Saved entries
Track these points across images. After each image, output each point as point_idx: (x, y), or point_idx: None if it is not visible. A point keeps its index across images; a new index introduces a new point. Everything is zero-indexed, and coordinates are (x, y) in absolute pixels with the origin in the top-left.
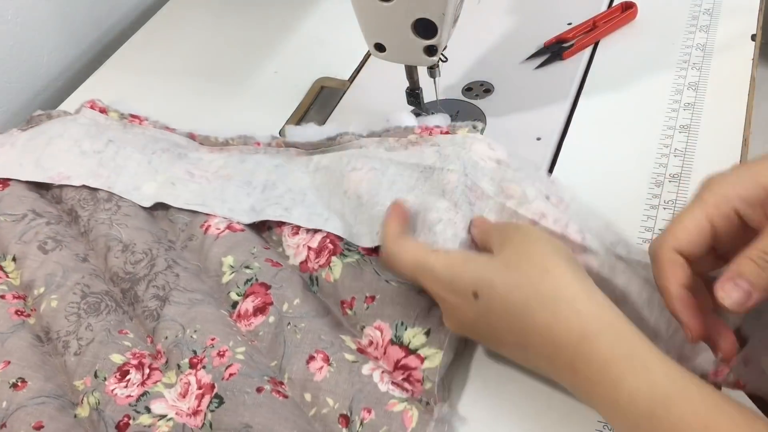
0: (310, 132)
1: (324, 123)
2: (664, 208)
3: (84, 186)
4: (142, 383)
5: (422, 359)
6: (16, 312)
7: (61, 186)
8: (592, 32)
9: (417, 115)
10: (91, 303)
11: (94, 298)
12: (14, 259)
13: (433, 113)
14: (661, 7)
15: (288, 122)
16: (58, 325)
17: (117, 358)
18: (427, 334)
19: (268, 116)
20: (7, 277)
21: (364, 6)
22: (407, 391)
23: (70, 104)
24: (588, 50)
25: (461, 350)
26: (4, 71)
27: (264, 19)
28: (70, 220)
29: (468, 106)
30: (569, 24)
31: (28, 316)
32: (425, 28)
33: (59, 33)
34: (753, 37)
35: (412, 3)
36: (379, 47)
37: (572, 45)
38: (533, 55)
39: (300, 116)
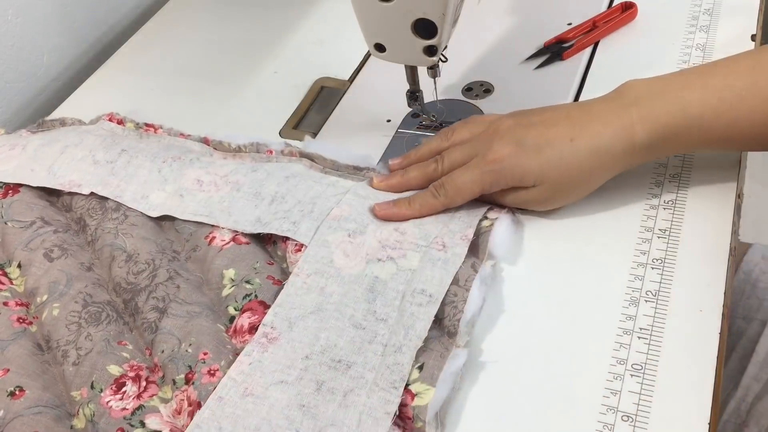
0: (342, 153)
1: (324, 123)
2: (664, 209)
3: (93, 195)
4: (138, 396)
5: (413, 396)
6: (18, 319)
7: (71, 194)
8: (592, 32)
9: (416, 115)
10: (92, 312)
11: (95, 307)
12: (19, 266)
13: (433, 116)
14: (661, 7)
15: (288, 122)
16: (58, 334)
17: (114, 370)
18: (421, 368)
19: (268, 116)
20: (11, 283)
21: (364, 6)
22: (399, 426)
23: (70, 104)
24: (588, 50)
25: (458, 386)
26: (4, 71)
27: (264, 19)
28: (78, 229)
29: (468, 106)
30: (569, 24)
31: (30, 323)
32: (425, 28)
33: (59, 33)
34: (753, 37)
35: (412, 3)
36: (379, 47)
37: (572, 45)
38: (533, 55)
39: (300, 116)
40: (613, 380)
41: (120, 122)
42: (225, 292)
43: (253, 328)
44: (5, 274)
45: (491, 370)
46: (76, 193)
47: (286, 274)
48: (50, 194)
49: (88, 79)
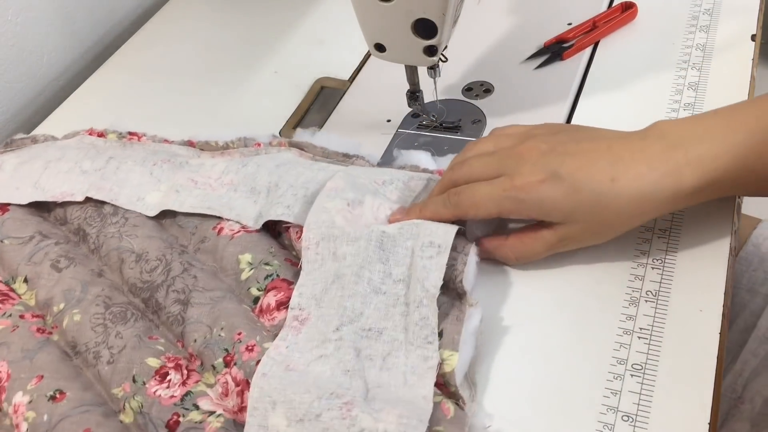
0: (332, 141)
1: (324, 123)
2: None
3: (89, 204)
4: (183, 383)
5: (440, 364)
6: (38, 330)
7: (64, 207)
8: (592, 32)
9: (417, 115)
10: (116, 312)
11: (118, 308)
12: (26, 281)
13: (433, 116)
14: (661, 7)
15: (288, 122)
16: (85, 338)
17: (153, 362)
18: (441, 335)
19: (268, 116)
20: (20, 298)
21: (364, 6)
22: (437, 387)
23: (70, 104)
24: (588, 50)
25: (480, 344)
26: (4, 71)
27: (264, 19)
28: (77, 240)
29: (468, 106)
30: (569, 24)
31: (50, 333)
32: (425, 28)
33: (59, 33)
34: (753, 37)
35: (412, 3)
36: (379, 47)
37: (572, 45)
38: (533, 55)
39: (300, 116)
40: (613, 380)
41: (101, 135)
42: (244, 275)
43: (281, 305)
44: (12, 290)
45: (491, 371)
46: (70, 205)
47: (298, 259)
48: (41, 210)
49: (88, 79)
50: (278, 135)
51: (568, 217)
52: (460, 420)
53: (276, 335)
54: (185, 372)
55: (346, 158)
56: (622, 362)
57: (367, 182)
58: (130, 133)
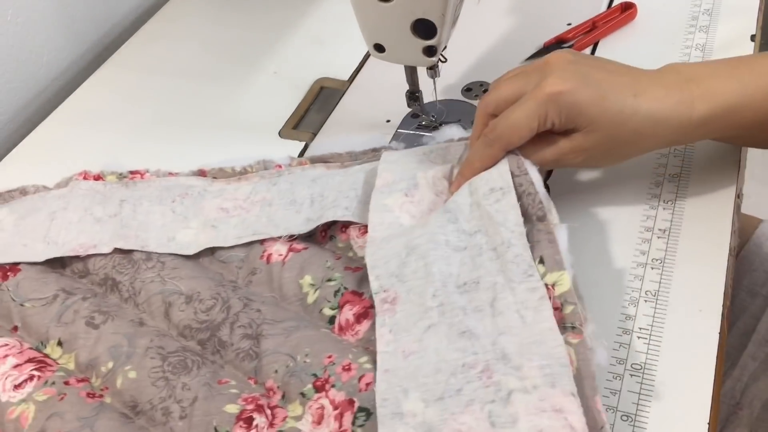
0: (354, 142)
1: (324, 123)
2: (664, 209)
3: (115, 251)
4: (271, 425)
5: (551, 287)
6: (88, 395)
7: (84, 258)
8: (591, 33)
9: (416, 116)
10: (175, 363)
11: (176, 357)
12: (60, 344)
13: (433, 117)
14: (661, 8)
15: (287, 122)
16: (147, 395)
17: (232, 408)
18: (542, 261)
19: (267, 116)
20: (58, 363)
21: (363, 6)
22: None
23: (70, 104)
24: (588, 51)
25: (572, 263)
26: (4, 71)
27: (264, 19)
28: (104, 291)
29: (468, 106)
30: (569, 24)
31: (101, 396)
32: (425, 28)
33: (59, 33)
34: (753, 38)
35: (412, 3)
36: (379, 48)
37: (572, 45)
38: (533, 56)
39: (300, 116)
40: (612, 380)
41: (97, 178)
42: (311, 298)
43: (360, 317)
44: (46, 356)
45: None
46: (91, 256)
47: (356, 261)
48: (55, 266)
49: (88, 79)
50: (294, 157)
51: (591, 123)
52: (587, 362)
53: (365, 348)
54: (269, 411)
55: (375, 153)
56: (622, 362)
57: (409, 160)
58: (132, 172)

• [WHAT TO DO]: Set down again, word for word, every line from the one with "42: (225, 292)" to the one with "52: (460, 420)" in the entries above, and omit the pictures.

• [RESULT FOR THIS EXERCISE]:
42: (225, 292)
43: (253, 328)
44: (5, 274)
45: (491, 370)
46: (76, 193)
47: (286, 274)
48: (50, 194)
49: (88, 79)
0: (332, 141)
1: (324, 123)
2: None
3: (89, 204)
4: (183, 383)
5: (440, 364)
6: (38, 330)
7: (64, 207)
8: (592, 32)
9: (417, 115)
10: (116, 312)
11: (118, 308)
12: (26, 281)
13: (433, 116)
14: (661, 7)
15: (288, 122)
16: (85, 338)
17: (153, 362)
18: (441, 335)
19: (268, 116)
20: (20, 298)
21: (364, 6)
22: (437, 387)
23: (70, 104)
24: (588, 50)
25: (480, 344)
26: (4, 71)
27: (264, 19)
28: (77, 240)
29: (468, 106)
30: (569, 24)
31: (50, 333)
32: (425, 28)
33: (59, 33)
34: (753, 37)
35: (412, 3)
36: (379, 47)
37: (572, 45)
38: (533, 55)
39: (300, 116)
40: (613, 380)
41: (101, 135)
42: (244, 275)
43: (281, 305)
44: (12, 290)
45: (491, 371)
46: (70, 205)
47: (298, 259)
48: (41, 210)
49: (88, 79)
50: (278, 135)
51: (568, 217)
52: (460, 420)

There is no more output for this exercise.